Now I have a map, but the area is still too large to get a clear picture of any spatial trends.

Option 1. Look at an even smaller area.

Option 2. Aggregate up to a greater spatial extent.

Option 1 is easier, so I’m starting with that. I’m further subsetting the data on state legislative districts, focusing on districts 36,43 and 46 in North Seattle.

nhgis_leg <- nhgis_07[nhgis_07$SLDUA %in% c("036","043","046"),]
if ("geom_sf" %in% getNamespaceExports("ggplot2")) {
  ggplot(data = nhgis_leg, aes(fill = vacant_perc)) +
    geom_sf(linetype = "blank") + 
    ##manually set limits to show variation in blocks with lower vacancy rates
    scale_fill_gradient(limits=c(0,20)) + 
        coord_sf(crs =st_crs(3395))

    
  }

Looks good! No immediate trends in vacancy rates, although 20% vacancy seems high for certain blocks in 2010 Seattle. I need to look more into how these are actually measured.

Now that I have a hang of importing and plotting data, I want to take a shot at some other datasets available from the NHGIS systmem. Using the same 2010 census, I thought I’d take a look at the # of households with non-relatives. This looks like it might be a useful proxy for rentals or non single-family units.

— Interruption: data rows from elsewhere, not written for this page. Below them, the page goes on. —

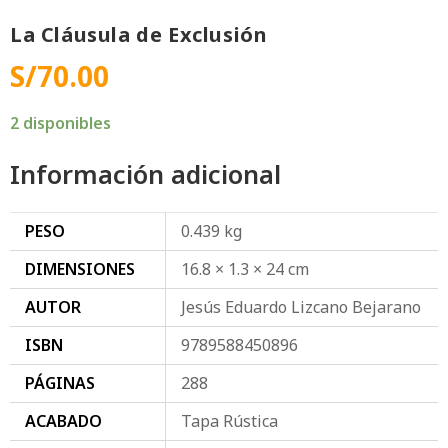
La Cláusula de Exclusión
S/
70.00
2 disponibles
Información adicional
PESO
0.439 kg
DIMENSIONES
16.8 × 1.3 × 24 cm
AUTOR
Jesús Eduardo Lizcano Bejarano
ISBN
9789588450896
PÁGINAS
288
ACABADO
Tapa Rústica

##Create new variable for same legislative districts as above
nhgis_leg_2 <- nhgis_2_king[nhgis_2_king$SLDUA %in% c("036","043","046"),]
  ggplot(data = nhgis_leg_2, aes(fill = nonrel_household_per)) +
    geom_sf(linetype = "blank") + 
    labs(fill = "% non-rel households") + 
    ##manually set limits to show variation
    scale_fill_gradient(limits=c(0,50)) + 
        coord_sf(crs =st_crs(3395))

Some interesting trends jump out here. The area with the highest non-relative household % looks to be in the U-District, which would be expected due to the relatively high student population.

The areas of Magnolia, Madison Park and Laurelhurst all appear to have uniformly low percentages of non-relative households, which isn’t surprising given the largely single-family zoning of these neighborhoods.

This is most strikingly seen if we look at zipcode 98105, which includes both the U-District and Laurelhurst

nhgis_98105 <- nhgis_2_king[nhgis_2_king$ZCTA5A %in% c("98105"),]
  ggplot(data = nhgis_98105, aes(fill = nonrel_household_per)) +
    geom_sf(linetype = "blank") + 
    labs(fill = "% non-rel households") + 
    ##manually set limits to show variation
    scale_fill_gradient(limits=c(0,100)) + 
        coord_sf(crs =st_crs(3395)) 

Anyways, quick fun way to get to play with the IPUMSR package and get a handle on the data available on the NHGIS portal.

Now that I have a basic framework for working and plotting the data, I can ask more interesting questions. As a 20-something year old renter in Seattle who has lived next to a number of vacant properties, these were the fields that immediately popped out. Would be very interesting to see how these trends evolved over time, or if other census questions follow these geographic trends.